然后你可以使用 🤗 Transformers 中的 depth-estimation [~transformers.Pipeline] 来处理图像并获取深度图：

import torch
import numpy as np

from transformers import pipeline

def make_hint(image, depth_estimator):
    image = depth_estimator(image)["depth"]
    image = np.array(image)
    image = image[:, :, None]
    image = np.concatenate([image, image, image], axis=2)
    detected_map = torch.from_numpy(image).float() / 255.0
    hint = detected_map.permute(2, 0, 1)
    return hint

depth_estimator = pipeline("depth-estimation")
hint = make_hint(img, depth_estimator).unsqueeze(0).half().to("cuda")

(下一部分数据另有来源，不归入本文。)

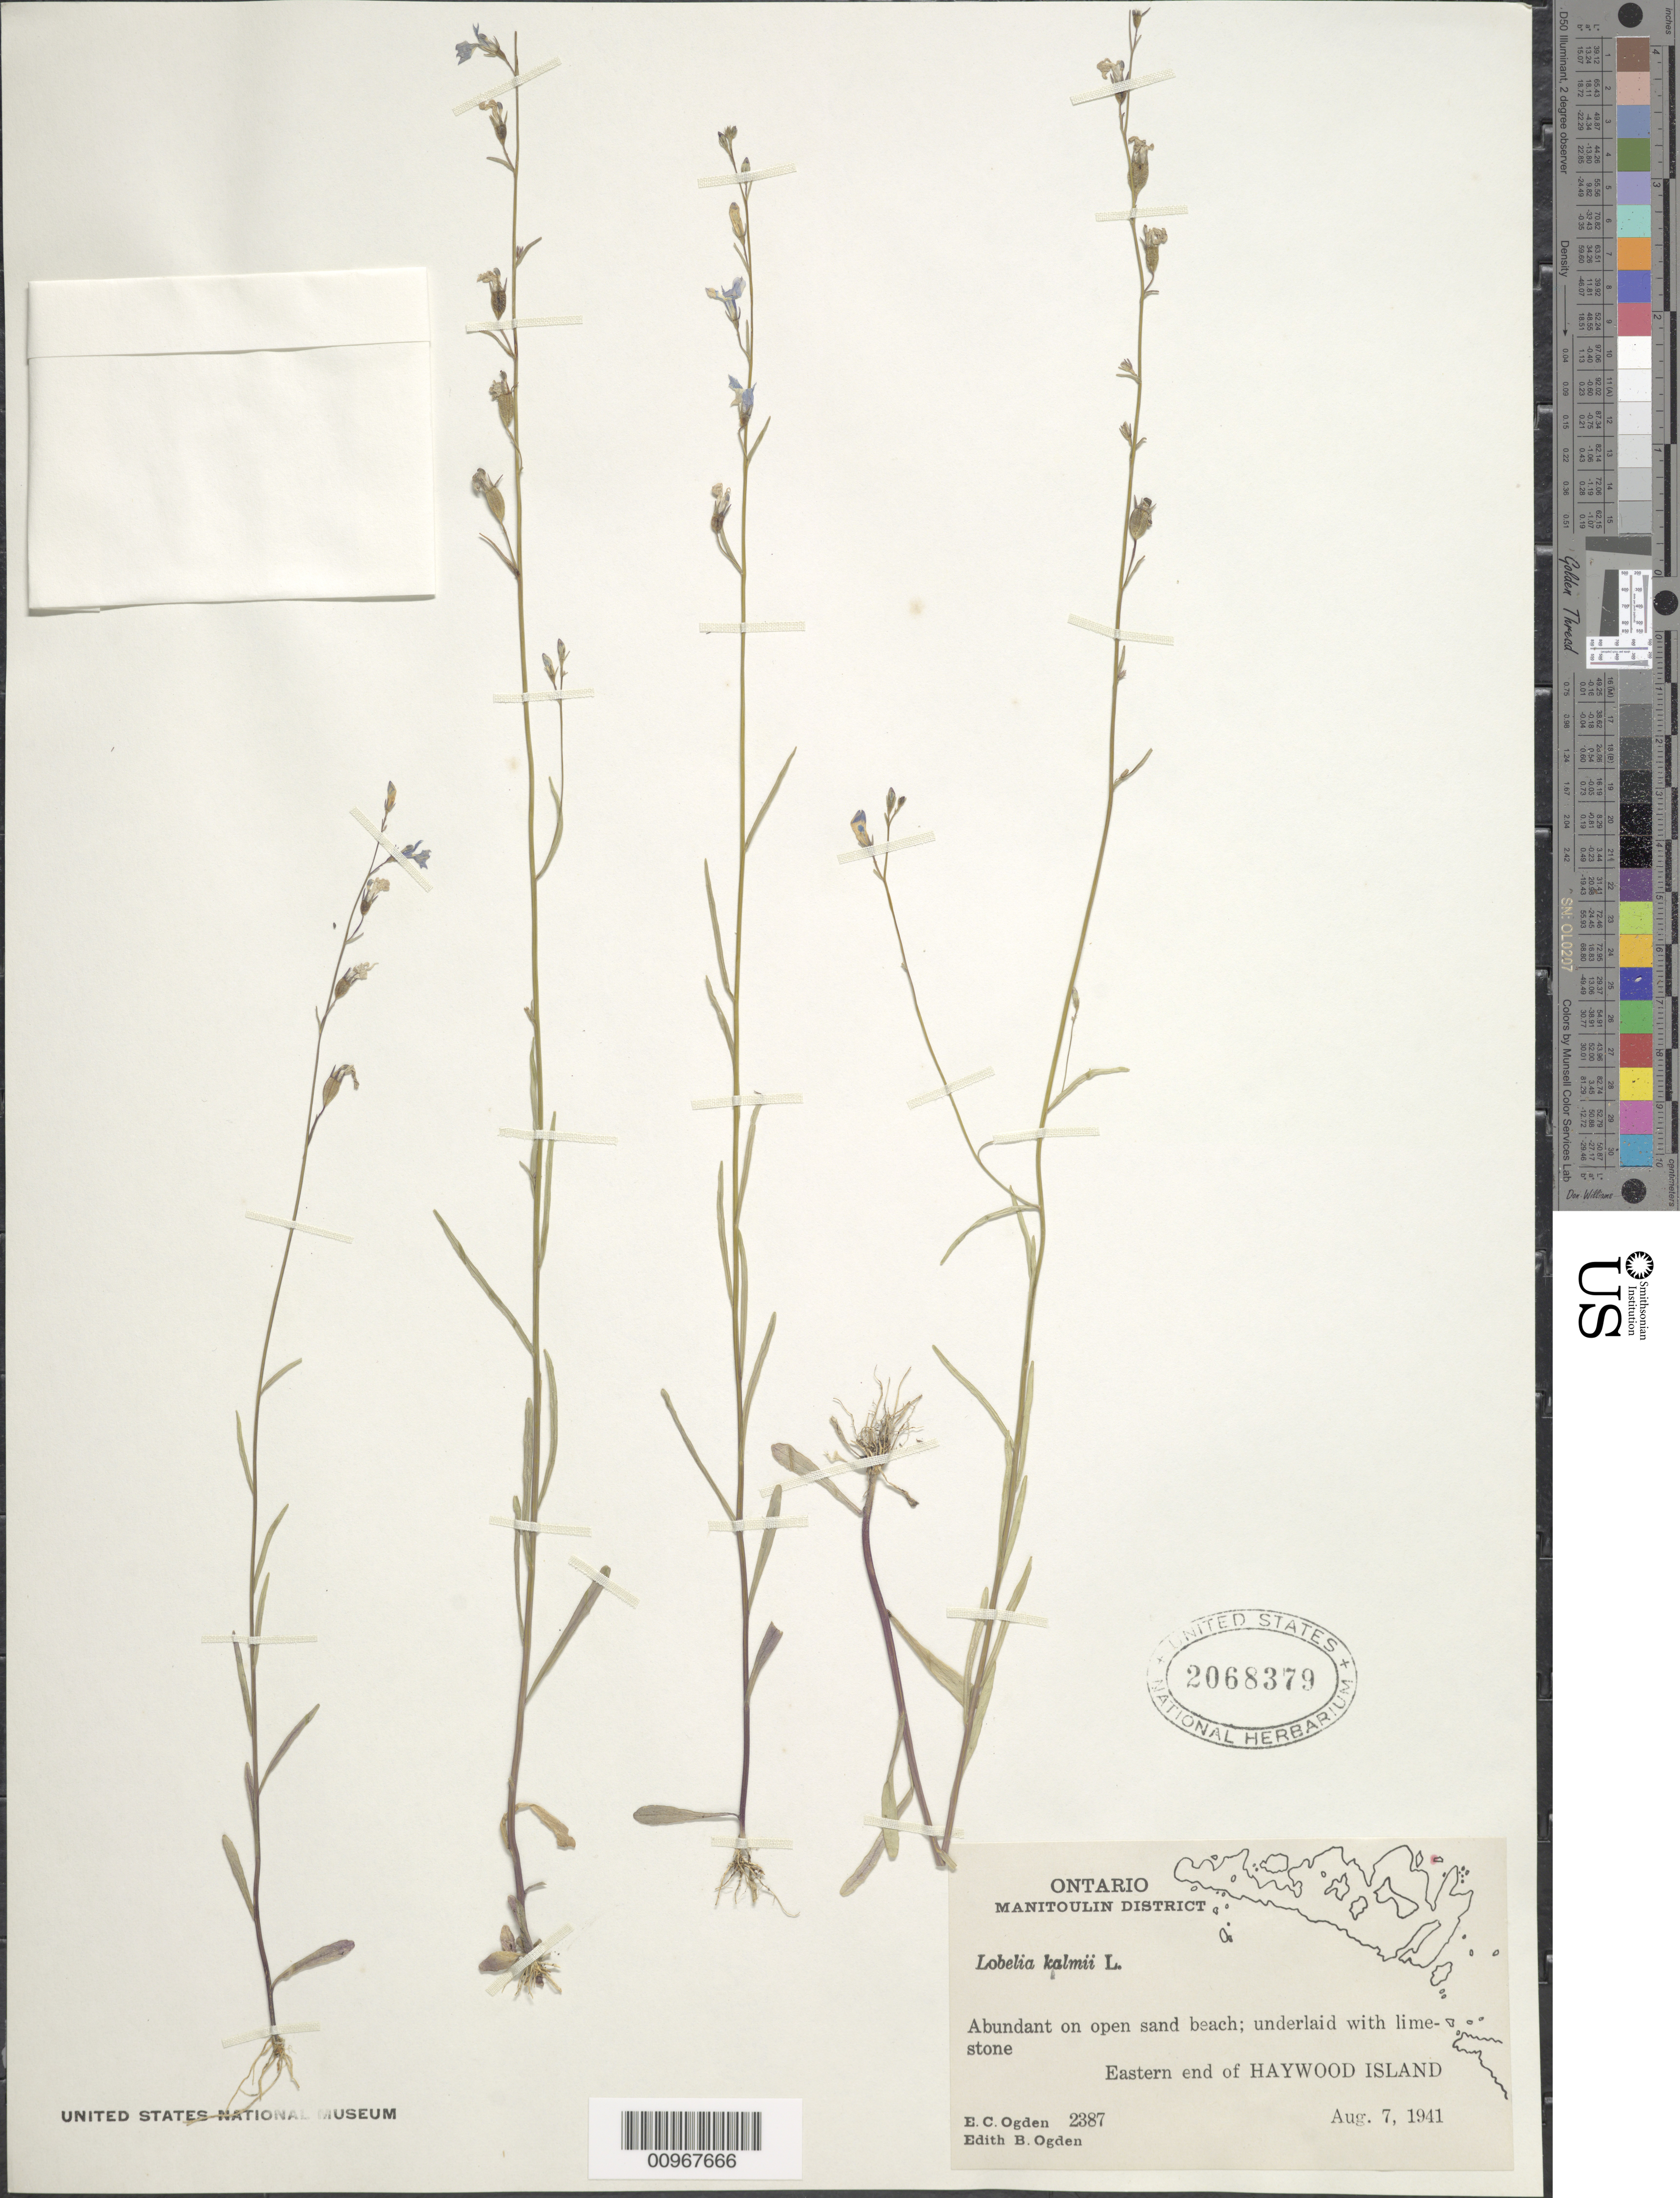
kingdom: Plantae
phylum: Tracheophyta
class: Magnoliopsida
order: Asterales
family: Campanulaceae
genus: Lobelia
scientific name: Lobelia kalmii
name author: L.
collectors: E. C. Ogden & E. Ogden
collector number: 2387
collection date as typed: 07 Aug 1941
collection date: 1941-08-07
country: Canada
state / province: Ontario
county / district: Peterborough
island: Haywood Island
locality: Eastern end of Haywood Island. [County previously recorded as Manitoulin]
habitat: abundant on open sand beach; underlaid with limestone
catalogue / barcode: US 2068379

文本到图像 [[controlnet-text-to-image]]

加载预处理管道和 [KandinskyV22ControlnetPipeline]：

from diffusers import KandinskyV22PriorPipeline, KandinskyV22ControlnetPipeline

prior_pipeline = KandinskyV22PriorPipeline.from_pretrained(
    "kandinsky-community/kandinsky-2-2-prior", torch_dtype=torch.float16, use_safetensors=True
).to("cuda")

pipeline = KandinskyV22ControlnetPipeline.from_pretrained(
    "kandinsky-community/kandinsky-2-2-controlnet-depth", torch_dtype=torch.float16
).to("cuda")

从提示和负提示生成图像嵌入：

prompt = "A robot, 4k photo"
negative_prior_prompt = "lowres, text, error, cropped, worst quality, low quality, jpeg artifacts, ugly, duplicate, morbid, mutilated, out of frame, extra fingers, mutated hands, poorly drawn hands, poorly drawn face, mutation, deformed, blurry, dehydrated, bad anatomy, bad proportions, extra limbs, cloned face, disfigured, gross proportions, malformed limbs, missing arms, missing legs, extra arms, extra legs, fused fingers, too many fingers, long neck, username, watermark, signature"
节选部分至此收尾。